[Comic] Book of Esther
August 17, 2005
J.T. Waldman's new graphic novel version of the Book of Esther has just been released. The book is bilingual (each page features the text in beautiful Hebrew script, and in classic-comic-font English) and the illustrations look gorgeous. No simple story grid here -- almost every page features figures bursting out of the frame, the story erupting through the constraints that try to hold it still. Which, now that I think about it, is entirely appropriate for the Purim narrative.
You can scroll through chapter 1 and chapter 2 online. The website also includes a handy guide to the story's subplots, an introduction to midrash for those who are unfamiliar with the Jewish tradition of exegetical storytelling, and a shout-out to the art sources which inspired the illustrations, mostly Persian works from the 600-400 B.C.E period. And for the text fiends among you, there's a guide to the citations that are footnoted in the panels.

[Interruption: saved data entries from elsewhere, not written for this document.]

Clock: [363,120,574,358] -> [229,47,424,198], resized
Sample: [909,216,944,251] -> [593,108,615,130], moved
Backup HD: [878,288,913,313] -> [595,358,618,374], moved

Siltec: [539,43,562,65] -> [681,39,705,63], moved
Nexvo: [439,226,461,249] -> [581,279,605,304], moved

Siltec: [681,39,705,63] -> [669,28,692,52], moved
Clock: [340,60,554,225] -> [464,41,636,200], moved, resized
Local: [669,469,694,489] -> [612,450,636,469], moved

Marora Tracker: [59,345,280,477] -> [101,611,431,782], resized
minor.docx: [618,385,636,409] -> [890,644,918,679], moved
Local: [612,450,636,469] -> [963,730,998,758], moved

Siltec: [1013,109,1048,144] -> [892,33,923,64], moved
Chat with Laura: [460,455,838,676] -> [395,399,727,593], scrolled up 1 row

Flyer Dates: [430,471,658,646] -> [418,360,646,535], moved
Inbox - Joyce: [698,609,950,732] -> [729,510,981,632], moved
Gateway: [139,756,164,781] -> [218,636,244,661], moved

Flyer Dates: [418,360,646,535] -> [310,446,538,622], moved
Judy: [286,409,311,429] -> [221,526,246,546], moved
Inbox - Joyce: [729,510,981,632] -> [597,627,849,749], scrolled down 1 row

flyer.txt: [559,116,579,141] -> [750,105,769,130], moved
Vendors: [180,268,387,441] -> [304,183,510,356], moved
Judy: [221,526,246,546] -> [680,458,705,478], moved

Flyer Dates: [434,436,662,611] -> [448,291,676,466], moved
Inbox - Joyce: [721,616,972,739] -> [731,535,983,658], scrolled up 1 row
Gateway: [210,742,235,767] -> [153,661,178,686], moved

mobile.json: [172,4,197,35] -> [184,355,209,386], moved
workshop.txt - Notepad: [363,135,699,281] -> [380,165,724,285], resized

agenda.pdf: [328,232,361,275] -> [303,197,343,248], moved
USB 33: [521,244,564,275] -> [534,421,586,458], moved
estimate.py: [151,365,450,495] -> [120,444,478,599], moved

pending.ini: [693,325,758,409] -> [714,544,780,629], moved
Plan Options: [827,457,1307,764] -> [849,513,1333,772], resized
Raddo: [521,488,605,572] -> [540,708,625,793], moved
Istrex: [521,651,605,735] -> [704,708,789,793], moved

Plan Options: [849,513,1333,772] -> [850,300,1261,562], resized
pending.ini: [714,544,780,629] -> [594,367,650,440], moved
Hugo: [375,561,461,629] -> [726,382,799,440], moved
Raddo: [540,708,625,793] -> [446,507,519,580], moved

Graphic novels. Jewish texts. This is like chocolate and peanut butter, y'all.
Looks like some folks think the Jewish graphic novel is experiencing something of a renaissance. Some of my favorite graphic novels are Judaic in nature (though, naturally, others aren't) but this new Book of Esther is the only one I know which translates Torah into graphic novel form. (If the intersection of religion and comics interests you, you might groove on this Islamicate post, Muslims and the Book, about Islamic graphic novels. Or, for that matter, my posts about Joe Sacco's Palestine and Marjane Satrapi's Persepolis; neither is about religion per se, but both have some religious significance, and they're both terrific reads.)
For now, a hat tip to the folks at Jewschool for alerting me to this tasty treat.